Several British Socialists—including our venerable friend George Lansbury—are out for a wonderful scheme for Home Rule for India within the Empire, with the military and foreign policy in the hands of Britain. How will this work out? Indian capitalist politicians will prohibit by law or by unworkable duties, imports of Japanese textiles, for instance, or exports of Indian cotton to Japan or of jute or oil seeds to Scotland, America, Germany, and Italy. These foreign countries will not only complain to Britain, but may adopt retaliatory economic measures detrimental to the workers of Britain. Is Britain to go to war with these foreign powers, or is the Viceroy to lead his army to the Council room in India, disperse the Indian Councillors, establish a military dictatorship, and reverse the above laws?

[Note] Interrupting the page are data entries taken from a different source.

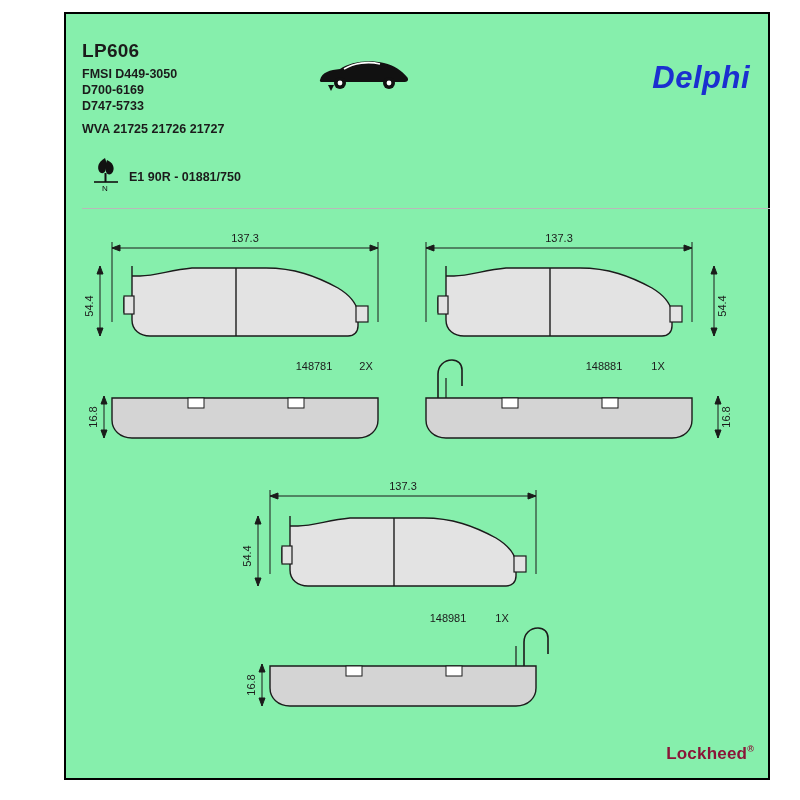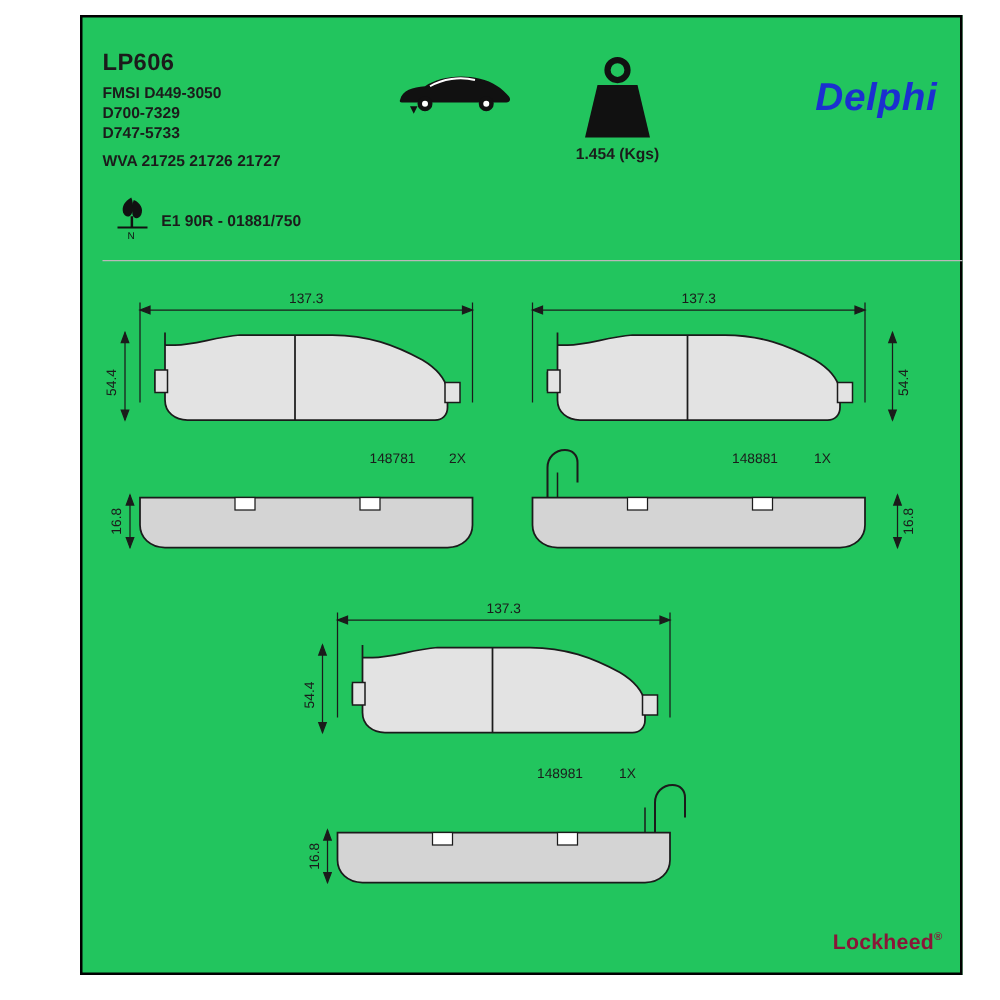--- a/index.html
+++ b/index.html
@@ -5,7 +5,7 @@
   html,body{margin:0;padding:0;background:#ffffff;}
   body{width:800px;height:800px;font-family:"Liberation Sans",sans-serif;color:#1b1b1b;}
   #sheet{position:relative;width:800px;height:800px;overflow:hidden;}
-  .frame{position:absolute;left:64px;top:12px;width:706px;height:768px;border:2px solid #000;background:#22c55e;box-sizing:border-box;}
+  .frame{position:absolute;left:64px;top:12px;width:706px;height:768px;border:2px solid #000;background:#86efac;box-sizing:border-box;}
   
   .watermark{position:absolute;left:0;top:255px;width:800px;text-align:center;font-size:128px;font-weight:bold;letter-spacing:6px;color:#dce6f2;user-select:none;line-height:1;font-family:"Liberation Sans",sans-serif;}
   

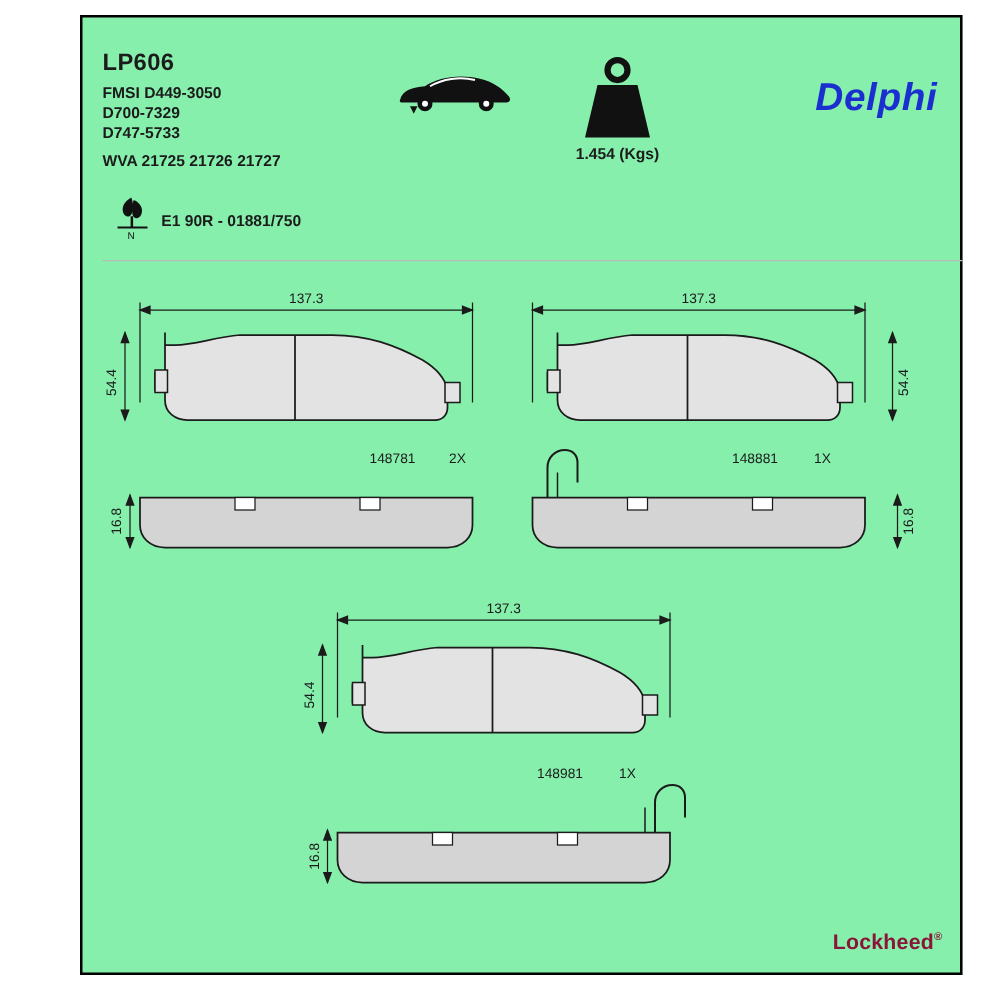--- a/index.html
+++ b/index.html
@@ -39,7 +39,7 @@
 
       <div class="codes">
         <div>FMSI D449-3050</div>
-        <div>D700-7329</div>
+        <div>D700-6169</div>
         <div>D747-5733</div>
       </div>
 

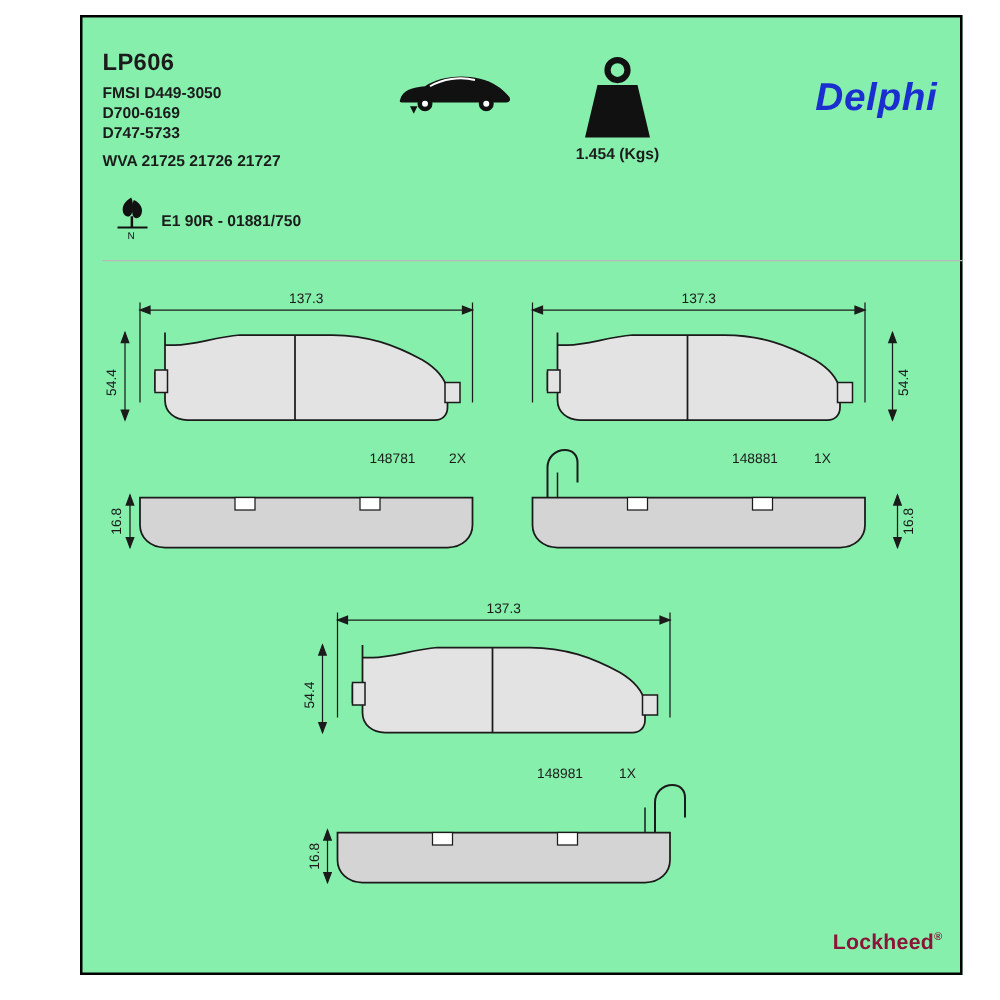--- a/index.html
+++ b/index.html
@@ -69,13 +69,6 @@
         </svg>
       </div>
 
-      <div class="weight">
-        <svg width="120" height="72" viewBox="0 0 120 72">
-          <circle cx="60" cy="12" r="8" fill="none" stroke="#111" stroke-width="5"></circle>
-          <path d="M44 24 L76 24 L86 66 L34 66 Z" fill="#111"></path>
-        </svg>
-        <div class="wlabel">1.454 (Kgs)</div>
-      </div>
 
       <div class="brand">Delphi</div>
       <div class="hdr-rule"></div>

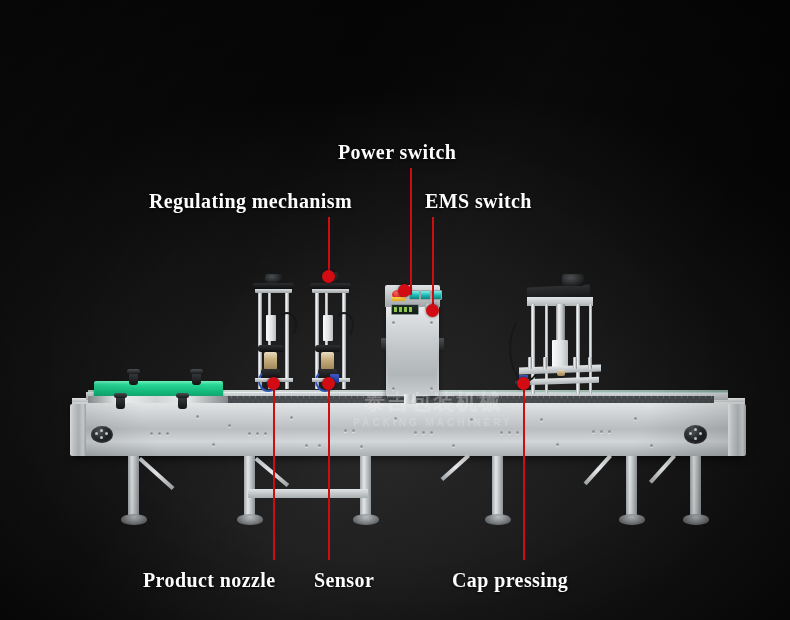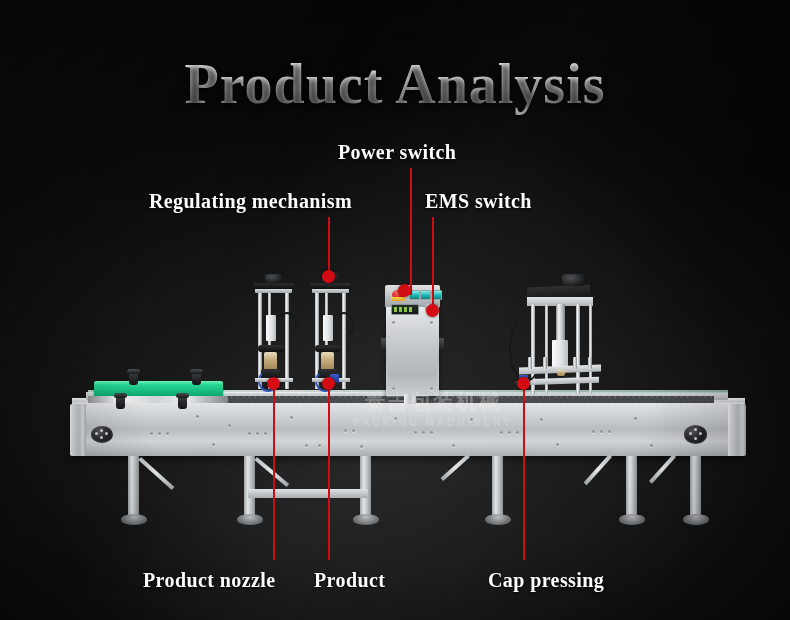--- a/index.html
+++ b/index.html
@@ -344,7 +344,6 @@
   <div id="sheen"></div>
   <div id="vignette"></div>
 
-  <div class="title">Product Analysis</div>
 
   <div id="callout-layer">
       <div class="lbl" style="left: 338px; top: 141px;">Power switch</div>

The Indian Councillors, in order to help Indian shareholders and directors, may create obstacles—and they are not foolish enough not to use their powers thus—in the way British shipping companies trading in Indian cargoes, British coal companies owning mines in Bengal, British textile companies owning jute or cotton mills in India, or with Taylor Brothers taking away gold from India. Is the Viceroy then to protect British merchants by unconstitutionally vetoing all the Indian Bills, or by using his military power?
Comrade Lansbury’s Home Rule Bill for India introduced in Parliament gives power to the villagers themselves to construct their water-works, water-ways, roads, hospitals, and establish universal education, mothers’ pensions, old age pensions, compensations, &c., but all the income that the Viceroy will be compelled to hand over for the above purposes will be about £12,000,000 for about 280,000,000 people, or about 10d. per head, per year.
Is it not perfectly clear that no genuine Socialist can support Imperialism in any form? A false plea is sometimes put forward that Imperialism is also a mild and limited form of Internationalism. This is untrue, it is really prohibitive of fair and even-handed Internationalism. British Imperialism in India must mean a different attitude by Indians towards Britain from what it would be towards France, or America, or China or Russia. If this is not so, why plead for a centralised imperial foreign policy?
Let us hope Comrade Dutt’s book will be made available for readers in Great Britain, America, and Europe, and will be the forerunner of a new political literature on British Imperialism, and on the genuine economic and social rights to freedom of India’s peasants and workers as opposed to those of war-lords, land-lords, and industrial magnates and merchant princes or other princes. I again beg of all readers of THE LABOUR MONTHLY to receive Palm Dutt’s book with a warm welcome, without peevishness against its outspokenness as a critic.